Filter the listing below for "många" and report every line that has it.

════════

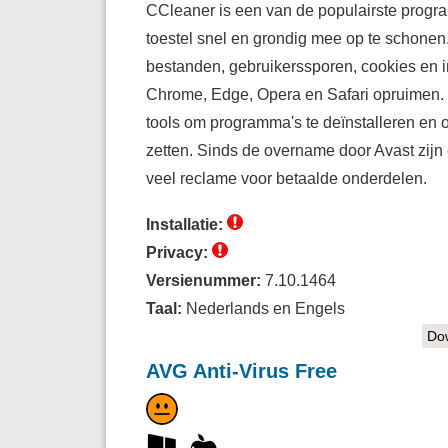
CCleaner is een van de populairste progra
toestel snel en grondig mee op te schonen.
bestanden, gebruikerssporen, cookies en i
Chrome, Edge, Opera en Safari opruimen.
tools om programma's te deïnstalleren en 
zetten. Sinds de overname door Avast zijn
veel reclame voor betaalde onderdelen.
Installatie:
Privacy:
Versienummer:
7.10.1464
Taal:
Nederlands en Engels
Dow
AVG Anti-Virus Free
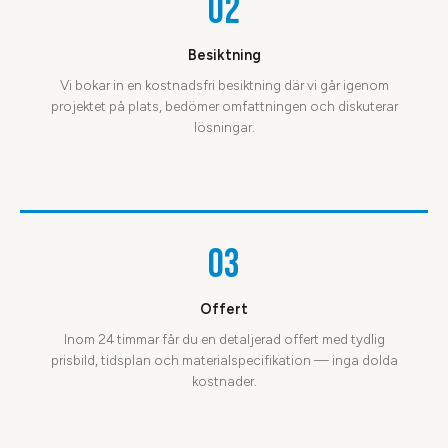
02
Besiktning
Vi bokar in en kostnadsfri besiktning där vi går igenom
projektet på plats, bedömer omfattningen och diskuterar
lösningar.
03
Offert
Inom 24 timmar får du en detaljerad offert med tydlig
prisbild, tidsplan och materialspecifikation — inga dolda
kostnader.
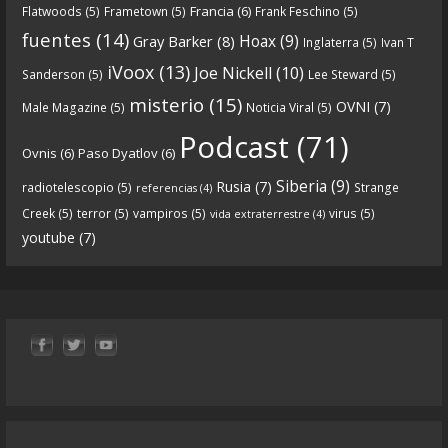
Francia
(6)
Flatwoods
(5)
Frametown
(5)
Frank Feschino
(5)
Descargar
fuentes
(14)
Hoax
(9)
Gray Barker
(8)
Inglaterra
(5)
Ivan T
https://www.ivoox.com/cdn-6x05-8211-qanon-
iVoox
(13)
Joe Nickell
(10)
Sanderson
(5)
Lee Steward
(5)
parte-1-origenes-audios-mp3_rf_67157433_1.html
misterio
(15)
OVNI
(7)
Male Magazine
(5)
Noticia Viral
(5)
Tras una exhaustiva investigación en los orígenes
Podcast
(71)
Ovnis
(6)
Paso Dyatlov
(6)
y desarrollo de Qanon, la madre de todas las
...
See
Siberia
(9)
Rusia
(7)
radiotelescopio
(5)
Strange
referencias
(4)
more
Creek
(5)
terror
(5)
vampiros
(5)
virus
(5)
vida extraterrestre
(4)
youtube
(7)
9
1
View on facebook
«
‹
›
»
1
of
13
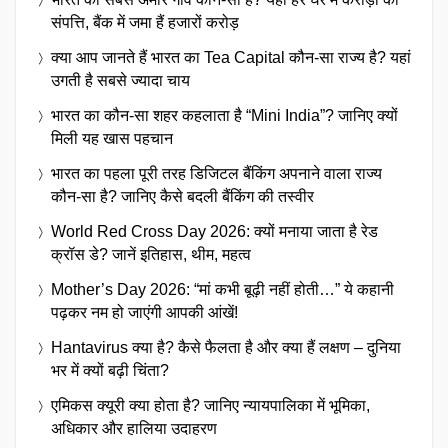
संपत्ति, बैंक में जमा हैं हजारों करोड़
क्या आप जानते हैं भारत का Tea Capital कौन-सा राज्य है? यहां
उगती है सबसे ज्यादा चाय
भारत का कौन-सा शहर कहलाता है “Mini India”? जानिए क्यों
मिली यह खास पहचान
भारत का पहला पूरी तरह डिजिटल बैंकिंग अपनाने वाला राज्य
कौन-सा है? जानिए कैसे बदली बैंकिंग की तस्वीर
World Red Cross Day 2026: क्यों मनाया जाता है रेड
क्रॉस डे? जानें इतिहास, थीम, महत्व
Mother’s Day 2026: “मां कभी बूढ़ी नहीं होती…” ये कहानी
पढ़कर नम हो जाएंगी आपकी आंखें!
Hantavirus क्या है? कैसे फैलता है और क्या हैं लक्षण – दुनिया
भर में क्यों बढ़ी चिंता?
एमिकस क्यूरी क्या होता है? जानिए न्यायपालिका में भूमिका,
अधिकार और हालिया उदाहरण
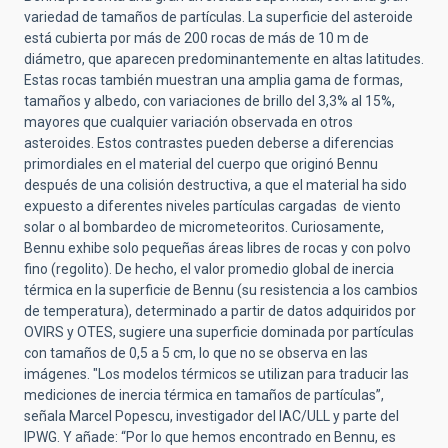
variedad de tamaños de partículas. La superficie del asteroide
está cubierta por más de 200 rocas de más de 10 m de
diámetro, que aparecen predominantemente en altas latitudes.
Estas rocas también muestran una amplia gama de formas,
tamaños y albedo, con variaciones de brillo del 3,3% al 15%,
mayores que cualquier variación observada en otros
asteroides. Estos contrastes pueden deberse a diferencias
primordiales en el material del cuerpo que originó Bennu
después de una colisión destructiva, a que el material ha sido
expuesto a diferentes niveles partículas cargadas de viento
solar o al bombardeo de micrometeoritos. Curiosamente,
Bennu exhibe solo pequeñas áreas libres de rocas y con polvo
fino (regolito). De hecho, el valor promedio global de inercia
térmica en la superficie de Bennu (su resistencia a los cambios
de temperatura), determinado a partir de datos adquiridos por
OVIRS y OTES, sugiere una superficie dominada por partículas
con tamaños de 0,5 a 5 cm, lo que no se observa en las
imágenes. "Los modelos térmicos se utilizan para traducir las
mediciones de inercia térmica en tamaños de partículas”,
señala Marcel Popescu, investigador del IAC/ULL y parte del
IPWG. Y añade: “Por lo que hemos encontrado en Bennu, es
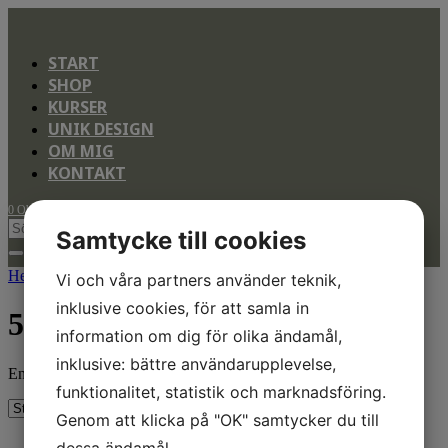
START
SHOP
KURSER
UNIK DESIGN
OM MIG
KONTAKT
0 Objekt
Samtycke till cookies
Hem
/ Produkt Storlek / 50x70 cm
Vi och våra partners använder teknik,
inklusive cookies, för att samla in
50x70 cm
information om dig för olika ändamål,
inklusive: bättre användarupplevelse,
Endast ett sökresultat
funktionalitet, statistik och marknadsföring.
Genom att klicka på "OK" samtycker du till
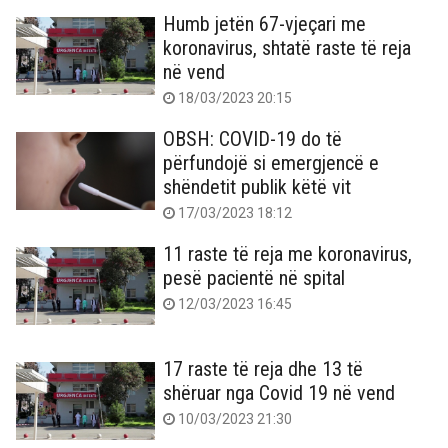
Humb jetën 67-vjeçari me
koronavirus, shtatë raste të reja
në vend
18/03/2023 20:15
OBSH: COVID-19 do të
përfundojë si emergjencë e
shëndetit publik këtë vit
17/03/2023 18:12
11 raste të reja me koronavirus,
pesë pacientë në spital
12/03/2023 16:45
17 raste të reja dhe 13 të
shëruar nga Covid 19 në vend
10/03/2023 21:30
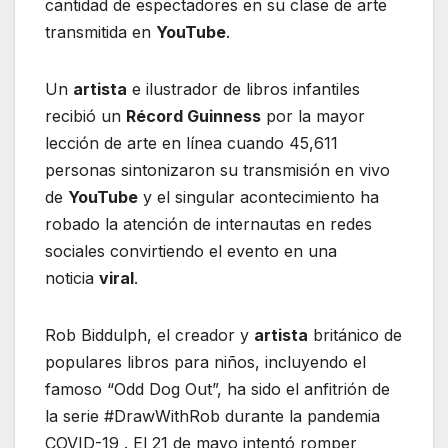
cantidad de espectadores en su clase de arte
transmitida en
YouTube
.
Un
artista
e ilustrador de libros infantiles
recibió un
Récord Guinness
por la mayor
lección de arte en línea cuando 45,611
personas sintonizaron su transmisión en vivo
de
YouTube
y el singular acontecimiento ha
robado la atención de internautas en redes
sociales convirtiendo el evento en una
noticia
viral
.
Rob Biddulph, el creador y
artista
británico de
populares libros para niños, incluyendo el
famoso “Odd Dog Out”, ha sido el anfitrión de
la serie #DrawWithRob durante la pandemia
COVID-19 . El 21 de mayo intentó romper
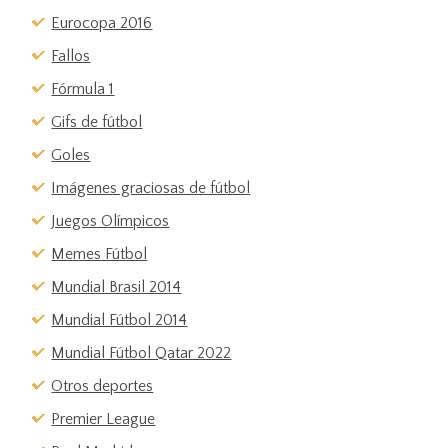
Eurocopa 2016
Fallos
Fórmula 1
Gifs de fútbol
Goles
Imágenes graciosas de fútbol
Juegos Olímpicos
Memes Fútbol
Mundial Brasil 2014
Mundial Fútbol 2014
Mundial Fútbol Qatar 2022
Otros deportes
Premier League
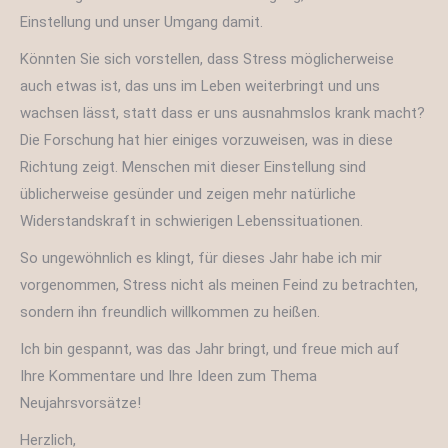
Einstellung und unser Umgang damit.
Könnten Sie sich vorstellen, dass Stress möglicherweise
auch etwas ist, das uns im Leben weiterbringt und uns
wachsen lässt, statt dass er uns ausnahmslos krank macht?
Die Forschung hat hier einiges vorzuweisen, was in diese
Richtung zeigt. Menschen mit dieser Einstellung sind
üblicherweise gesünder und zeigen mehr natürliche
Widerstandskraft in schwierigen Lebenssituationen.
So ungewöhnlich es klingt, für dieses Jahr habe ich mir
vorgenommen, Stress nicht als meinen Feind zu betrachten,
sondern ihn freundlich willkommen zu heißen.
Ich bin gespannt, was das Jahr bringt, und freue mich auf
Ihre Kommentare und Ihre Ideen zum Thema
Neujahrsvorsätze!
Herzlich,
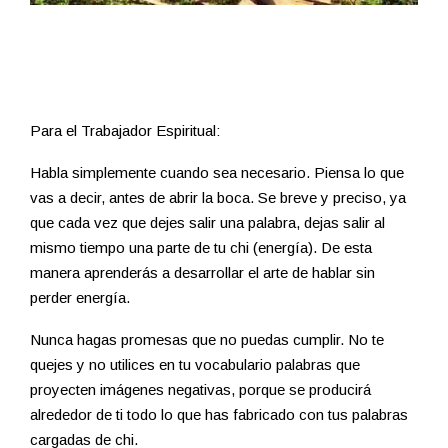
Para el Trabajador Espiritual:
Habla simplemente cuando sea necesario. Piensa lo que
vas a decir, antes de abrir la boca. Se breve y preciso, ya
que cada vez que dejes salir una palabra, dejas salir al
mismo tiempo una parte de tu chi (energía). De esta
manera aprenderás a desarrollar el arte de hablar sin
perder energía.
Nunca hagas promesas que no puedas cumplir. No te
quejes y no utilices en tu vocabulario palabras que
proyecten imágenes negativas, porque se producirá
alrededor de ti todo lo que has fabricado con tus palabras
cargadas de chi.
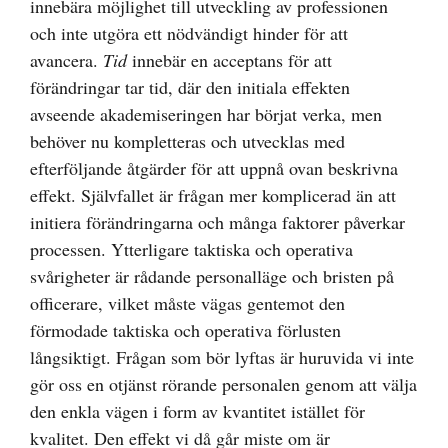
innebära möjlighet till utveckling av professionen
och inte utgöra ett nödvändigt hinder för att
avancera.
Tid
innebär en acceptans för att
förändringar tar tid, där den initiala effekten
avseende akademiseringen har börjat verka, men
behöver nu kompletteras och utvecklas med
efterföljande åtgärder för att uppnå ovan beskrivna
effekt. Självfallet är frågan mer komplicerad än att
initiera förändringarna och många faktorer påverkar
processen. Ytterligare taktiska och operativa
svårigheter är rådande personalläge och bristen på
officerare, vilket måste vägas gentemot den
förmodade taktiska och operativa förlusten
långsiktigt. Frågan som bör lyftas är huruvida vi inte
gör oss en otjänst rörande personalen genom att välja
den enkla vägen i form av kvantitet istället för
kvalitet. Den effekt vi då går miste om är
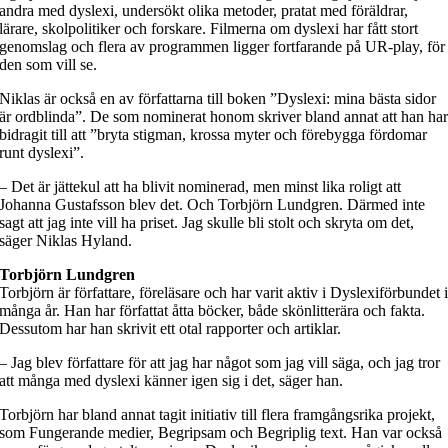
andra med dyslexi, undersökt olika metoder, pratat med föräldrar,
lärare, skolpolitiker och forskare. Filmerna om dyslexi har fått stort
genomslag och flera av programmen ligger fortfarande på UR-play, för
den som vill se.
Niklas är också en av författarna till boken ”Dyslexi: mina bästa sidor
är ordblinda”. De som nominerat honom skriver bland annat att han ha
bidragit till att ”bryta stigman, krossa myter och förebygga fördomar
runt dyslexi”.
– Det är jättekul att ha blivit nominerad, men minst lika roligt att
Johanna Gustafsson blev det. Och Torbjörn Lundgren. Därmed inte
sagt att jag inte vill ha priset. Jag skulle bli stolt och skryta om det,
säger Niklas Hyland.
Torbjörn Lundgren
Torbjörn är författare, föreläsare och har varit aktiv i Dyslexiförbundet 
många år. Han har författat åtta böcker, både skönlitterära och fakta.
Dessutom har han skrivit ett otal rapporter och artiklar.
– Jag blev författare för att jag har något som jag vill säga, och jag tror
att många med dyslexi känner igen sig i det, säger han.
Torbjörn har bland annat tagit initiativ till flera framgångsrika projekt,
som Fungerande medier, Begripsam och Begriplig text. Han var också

════════

ANSWER SPACE →
initiera förändringarna och många faktorer påverkar
många år. Han har författat åtta böcker, både skönlitterära och fakta.
att många med dyslexi känner igen sig i det, säger han.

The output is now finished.